A database that fails to deliver the required information has lost the effort and sense of data presentation. Your Data Architecture plan also comprises data allocation and presentation which allows easy conveying of information.
The data should be organized in sections to make it understandable for the audience. The caliber and requirements of the audience should be considered while designing the presentation of data. Haphazardly organized data can result in visual displeasure. You can use software design tools to creatively save and arrange your data with the help of infographics and visuals.
A team lacking the major analytics skills
Most of the data science and mining companies compromise on improving their teams’ skills and expertise according to the upgrade in technology. There are predictive maintenance tools like those that sensors collect to accumulate massive databases in a single space. All the data analysts must be called for regular analysis training to update them with essential tools for developing accurate data insights.Even if you’ve employed freelancers who were looking fortyping jobs from home, you need to arm them with appropriate skills.Most companies and marketers confuse big data by measuring their technical strength of handling it such as storage and computing devices. Whereas, they should be focusing on effective big data initiatives. Once they decide on business strategies for big data, they can allocate supportive technology with it.
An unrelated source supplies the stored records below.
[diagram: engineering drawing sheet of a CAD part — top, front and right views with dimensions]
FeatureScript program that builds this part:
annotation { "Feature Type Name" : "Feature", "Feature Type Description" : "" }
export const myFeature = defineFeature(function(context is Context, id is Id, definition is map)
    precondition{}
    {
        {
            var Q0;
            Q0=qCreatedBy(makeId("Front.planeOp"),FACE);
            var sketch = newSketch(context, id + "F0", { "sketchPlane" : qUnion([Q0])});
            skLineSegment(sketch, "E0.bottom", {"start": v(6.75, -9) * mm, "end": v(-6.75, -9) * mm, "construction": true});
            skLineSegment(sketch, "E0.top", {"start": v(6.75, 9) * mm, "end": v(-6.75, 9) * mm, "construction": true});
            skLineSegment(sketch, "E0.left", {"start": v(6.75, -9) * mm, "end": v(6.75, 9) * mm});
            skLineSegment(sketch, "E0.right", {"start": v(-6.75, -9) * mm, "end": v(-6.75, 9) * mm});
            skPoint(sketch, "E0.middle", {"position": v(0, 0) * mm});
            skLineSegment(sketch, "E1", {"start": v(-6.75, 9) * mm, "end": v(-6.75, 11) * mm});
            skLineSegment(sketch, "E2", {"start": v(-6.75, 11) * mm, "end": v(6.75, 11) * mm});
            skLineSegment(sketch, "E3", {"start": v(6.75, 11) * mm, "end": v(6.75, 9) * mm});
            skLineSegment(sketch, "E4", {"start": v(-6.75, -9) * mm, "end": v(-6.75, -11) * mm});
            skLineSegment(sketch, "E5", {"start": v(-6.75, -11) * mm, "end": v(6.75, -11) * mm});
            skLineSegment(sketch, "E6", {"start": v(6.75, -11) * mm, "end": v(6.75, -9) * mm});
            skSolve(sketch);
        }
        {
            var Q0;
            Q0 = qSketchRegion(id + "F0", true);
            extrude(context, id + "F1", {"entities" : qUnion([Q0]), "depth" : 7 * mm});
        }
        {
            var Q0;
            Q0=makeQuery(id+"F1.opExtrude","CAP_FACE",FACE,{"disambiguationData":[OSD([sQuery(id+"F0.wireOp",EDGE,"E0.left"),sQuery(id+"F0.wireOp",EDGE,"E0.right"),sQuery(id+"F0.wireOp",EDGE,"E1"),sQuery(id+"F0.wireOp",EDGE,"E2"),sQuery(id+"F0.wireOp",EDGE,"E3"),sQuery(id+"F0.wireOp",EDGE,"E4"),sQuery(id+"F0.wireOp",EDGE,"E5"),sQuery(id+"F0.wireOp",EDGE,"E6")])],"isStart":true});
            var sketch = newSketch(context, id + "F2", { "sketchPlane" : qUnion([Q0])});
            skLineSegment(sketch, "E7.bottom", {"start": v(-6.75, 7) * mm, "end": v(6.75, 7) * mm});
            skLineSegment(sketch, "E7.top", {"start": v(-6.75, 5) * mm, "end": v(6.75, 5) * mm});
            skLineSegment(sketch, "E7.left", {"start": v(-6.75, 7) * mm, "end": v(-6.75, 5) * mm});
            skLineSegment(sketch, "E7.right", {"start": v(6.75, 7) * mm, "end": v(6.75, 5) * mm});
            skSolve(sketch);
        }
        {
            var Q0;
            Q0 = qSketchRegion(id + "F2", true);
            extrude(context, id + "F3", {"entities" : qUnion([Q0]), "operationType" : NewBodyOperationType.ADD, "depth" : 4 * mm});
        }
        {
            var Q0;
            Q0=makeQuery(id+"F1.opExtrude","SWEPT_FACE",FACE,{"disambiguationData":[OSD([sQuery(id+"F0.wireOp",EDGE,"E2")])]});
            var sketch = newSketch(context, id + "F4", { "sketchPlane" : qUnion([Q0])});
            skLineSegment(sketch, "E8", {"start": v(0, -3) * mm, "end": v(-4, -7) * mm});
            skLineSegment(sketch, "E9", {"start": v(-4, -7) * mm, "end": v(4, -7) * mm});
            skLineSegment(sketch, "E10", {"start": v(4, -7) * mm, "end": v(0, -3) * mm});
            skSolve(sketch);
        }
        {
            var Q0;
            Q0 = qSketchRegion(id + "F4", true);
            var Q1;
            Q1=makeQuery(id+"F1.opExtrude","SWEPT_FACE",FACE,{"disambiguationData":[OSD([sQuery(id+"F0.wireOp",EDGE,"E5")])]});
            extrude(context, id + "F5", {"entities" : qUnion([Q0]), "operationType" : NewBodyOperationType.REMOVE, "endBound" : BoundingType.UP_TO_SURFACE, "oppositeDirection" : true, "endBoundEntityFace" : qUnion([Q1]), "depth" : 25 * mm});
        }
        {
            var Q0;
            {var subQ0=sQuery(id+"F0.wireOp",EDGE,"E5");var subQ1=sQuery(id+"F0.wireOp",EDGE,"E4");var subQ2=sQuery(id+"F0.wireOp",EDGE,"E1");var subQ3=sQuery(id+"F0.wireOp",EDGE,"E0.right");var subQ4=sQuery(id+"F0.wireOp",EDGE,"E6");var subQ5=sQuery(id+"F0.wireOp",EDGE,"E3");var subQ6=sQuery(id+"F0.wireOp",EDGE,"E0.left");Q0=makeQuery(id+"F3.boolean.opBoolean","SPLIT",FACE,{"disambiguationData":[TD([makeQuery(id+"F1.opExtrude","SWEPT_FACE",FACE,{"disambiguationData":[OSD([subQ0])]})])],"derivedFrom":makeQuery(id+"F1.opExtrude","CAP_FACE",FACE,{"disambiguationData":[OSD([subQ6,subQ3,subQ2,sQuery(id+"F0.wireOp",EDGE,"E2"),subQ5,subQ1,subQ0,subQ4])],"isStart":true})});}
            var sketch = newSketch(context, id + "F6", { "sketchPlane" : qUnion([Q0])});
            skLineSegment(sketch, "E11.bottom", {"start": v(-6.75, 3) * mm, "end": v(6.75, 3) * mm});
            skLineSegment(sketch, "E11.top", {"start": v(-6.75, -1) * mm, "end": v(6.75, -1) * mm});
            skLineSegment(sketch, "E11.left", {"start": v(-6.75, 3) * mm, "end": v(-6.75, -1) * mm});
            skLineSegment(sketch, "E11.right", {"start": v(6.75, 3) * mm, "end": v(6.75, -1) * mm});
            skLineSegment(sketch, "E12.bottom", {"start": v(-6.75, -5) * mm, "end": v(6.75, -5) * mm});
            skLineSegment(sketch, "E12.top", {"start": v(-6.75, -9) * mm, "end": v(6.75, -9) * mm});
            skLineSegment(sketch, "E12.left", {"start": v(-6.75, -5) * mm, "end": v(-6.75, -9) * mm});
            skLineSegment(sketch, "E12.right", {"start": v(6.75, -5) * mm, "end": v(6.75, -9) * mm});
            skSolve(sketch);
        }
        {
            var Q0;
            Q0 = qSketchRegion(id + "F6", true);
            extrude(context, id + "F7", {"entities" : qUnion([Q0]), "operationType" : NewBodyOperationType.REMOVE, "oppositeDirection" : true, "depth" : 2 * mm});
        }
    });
“No great marketing decisions have ever been made on qualitative data.” – By John Sculley, CEO of Apple Inc
Zero collaboration between data analysis and business development team
Once your company’s data is set to be cooked for marketing, finance, and business strategies, a lack of a business development sector will bring in no value in the data. A proactive BI team will invest in building its data in terms of its thoughtful resources. They explore and work on driving importance from the collected data for the organization. A Bi team is dedicated to working for the managing, execution, acquisition, and quality-driven utilization of data. Big data requires different forms of treatment of data isolation, management, and authentication which requires some operational procedures.
Comprehend your data set trends
Data collection, analysis, and response show a significant trend for data analysts to understand and work accordingly. When tracking and analyzing the data set, there are various connections in the data that connect different parameters. You can see them as trends or see the interlinks between them.
These trends are not always trustworthy but can help marketers to some extent in some phenomena. The best way to find misleading trends is to look from where the trend comes in. The cause of the trend will signify the credibility of the specific trend.
The bottom line
Massive data analysis and research is a significant sub-department of data marketing strategy. Considering its significance in mind, it has to be error-free as it has a major contribution in developing marketing campaigns and customer-related approaches. To design a flawless data mining procedure for your company, focus on its quality, architecture, and database. As mentioned above, say NO to small data sets as it invites massive inconsistencies.
We can’t argue more on how data has impacted our lives as digital data storage has overpassed 40 zettabytes by the end of 2020. With 70% of the population with their own mobile phone, each individual is contributing some useful data stats to the company, brand, or government. It’s wise enough to say in 2021 that your data commands and control. No one and none of the organizations can control the flow and effect of data. With thousands of copies of a single piece of data all over the world, it’s impossible to control privacy and copyrights.